The report noted that industrial progress had halted in much of the so-called “developing world” with only eight of 26 selected countries experiencing an increase in the share of value added by manufacturing to the gross domestic product between 1980 and 2002. In much of Latin America “big-bang” liberalisation had led to inconsistencies in trade, macroeconomic development, foreign investment and financial policies. It was therefore doubtful whether a “second generation” of neoliberal reforms would rectify the problems of the past.

The further development of trade would not stimulate economic growth, rather trade expansion depended on an increase in demand and production in world economy as a whole.

“The world economy,” the report noted, “is now facing a widening deflationary gap created by deficient global demand. There is a global glut in both labour and product markets, with too many goods chasing too few buyers and too many workers chasing too few jobs. Intense price and exchange-rate competition among major exporters have been adding to instability and deflationary pressures, while many developing countries facing tight payments positions are being forced to curtail imports.”

If decisive action were not taken to restore stability in international financial and currency markets, start a global recovery and reverse the rise in unemployment then “there is a real threat that trade imbalances and the coexistence of continued rapid growth in some parts of the world with stagnation, decline and job losses elsewhere could deepen the existing discontent with globalisation among a wide section of the world’s population, triggering a political backlash and a loss of faith in markets and openness.”

According to the UNCTAD report, the way to begin to resolve the world’s economic problems and prevent the eruption of major political struggles is to apply the soothing balm of Keynesian measures based on increased government spending.
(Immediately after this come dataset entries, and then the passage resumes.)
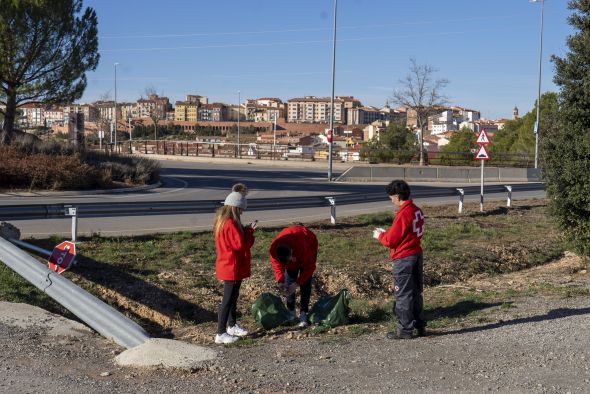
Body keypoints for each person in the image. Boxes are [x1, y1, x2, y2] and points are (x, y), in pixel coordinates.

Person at [373, 180, 426, 340]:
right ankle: (420, 325)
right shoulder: (416, 210)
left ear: (397, 196)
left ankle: (404, 329)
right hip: (416, 253)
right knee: (416, 292)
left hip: (404, 257)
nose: (391, 200)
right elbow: (405, 233)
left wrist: (380, 235)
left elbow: (391, 240)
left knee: (402, 294)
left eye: (391, 197)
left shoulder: (403, 213)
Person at [213, 183, 257, 344]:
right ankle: (221, 333)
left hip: (228, 264)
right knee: (227, 300)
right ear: (235, 208)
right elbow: (240, 245)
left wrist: (244, 231)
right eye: (241, 210)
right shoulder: (230, 223)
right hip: (231, 265)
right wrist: (250, 232)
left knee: (232, 298)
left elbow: (235, 241)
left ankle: (231, 326)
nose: (242, 212)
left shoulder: (222, 221)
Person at [269, 225, 318, 327]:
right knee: (289, 280)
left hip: (309, 244)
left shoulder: (301, 246)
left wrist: (297, 284)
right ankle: (291, 311)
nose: (291, 261)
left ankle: (303, 313)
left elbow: (310, 267)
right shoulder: (273, 250)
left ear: (291, 252)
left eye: (290, 259)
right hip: (292, 249)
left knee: (305, 281)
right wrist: (280, 281)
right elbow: (277, 266)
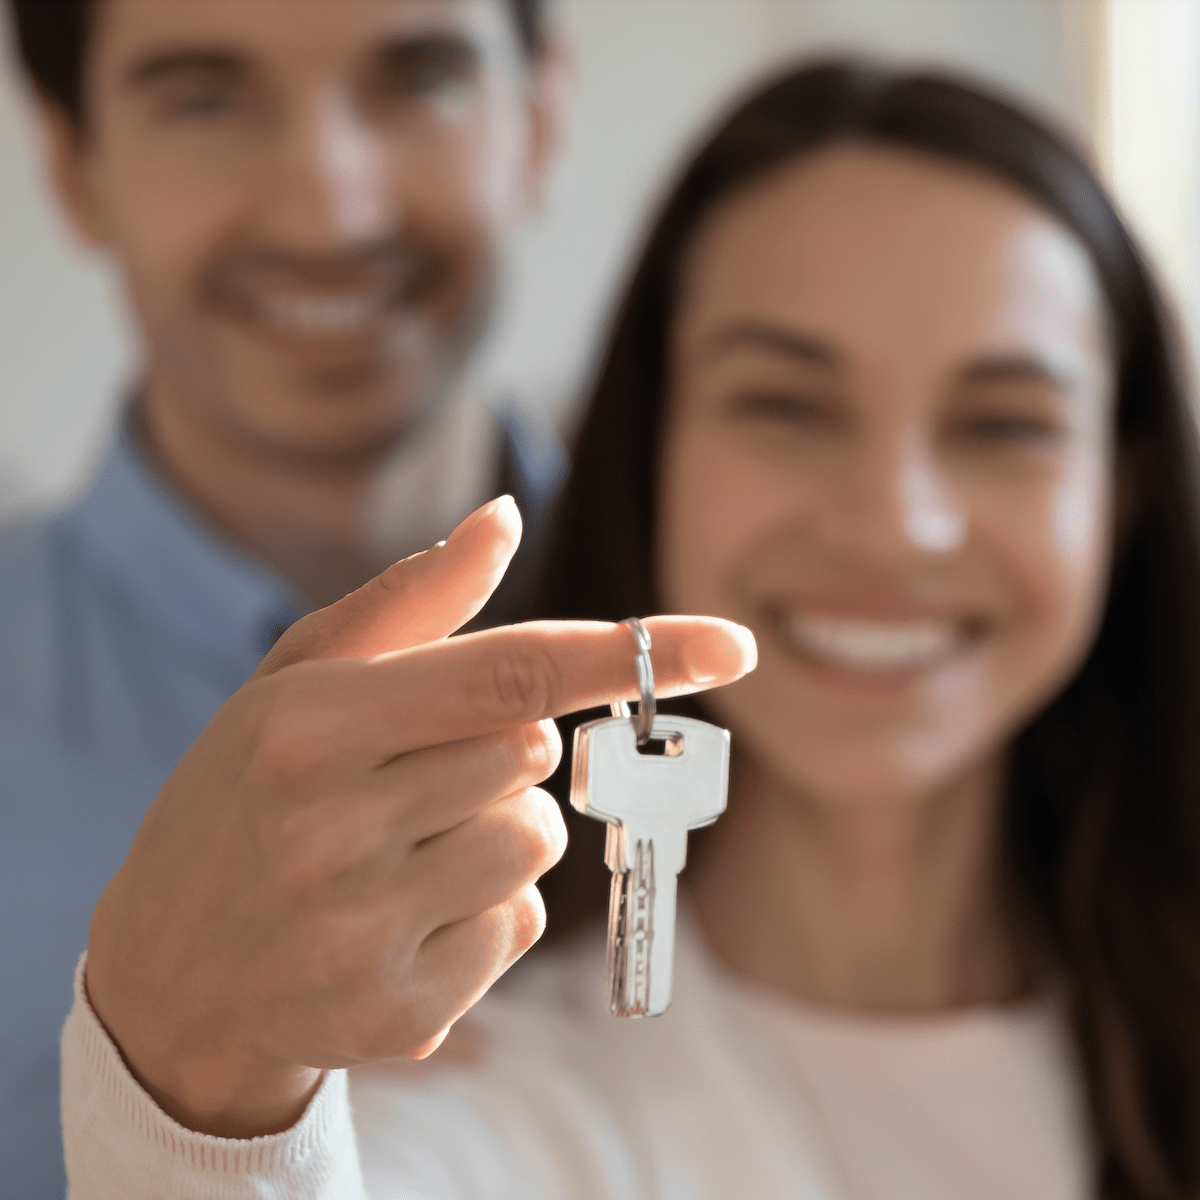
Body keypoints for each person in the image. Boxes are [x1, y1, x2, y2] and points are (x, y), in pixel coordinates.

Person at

Warning of the “real danger” of a “liquidity trap”—a situation where monetary policy becomes incapable of reversing the downturn in output and employment—it called for “Keynesian policies to expand liquidity and effective demand, both at the national and global level.”

Such policies should include a fiscal stimulus over and above that provided by the so-called automatic stabilisers, such as social welfare spending which increases as unemployment rises, and should be coordinated on an international scale.

Such calls for international Keynesian policies are frequently made by critics of the “free market” program who fear that if it remains unchecked it will only result in deepening opposition to the global capitalist order.

But none of these would-be-reformers of global capitalism, UNCTAD included, ever explain why the previous Keynesian agenda collapsed in the mid-1970s, why economic problems continue to deepen in the face of vast advances in productivity, why a decade of Keynesian-type stimulus over the past decade has singularly failed to revive the Japanese economy, and how international economic co-operation can be introduced when there is deepening economic and political conflict among the major capitalist powers.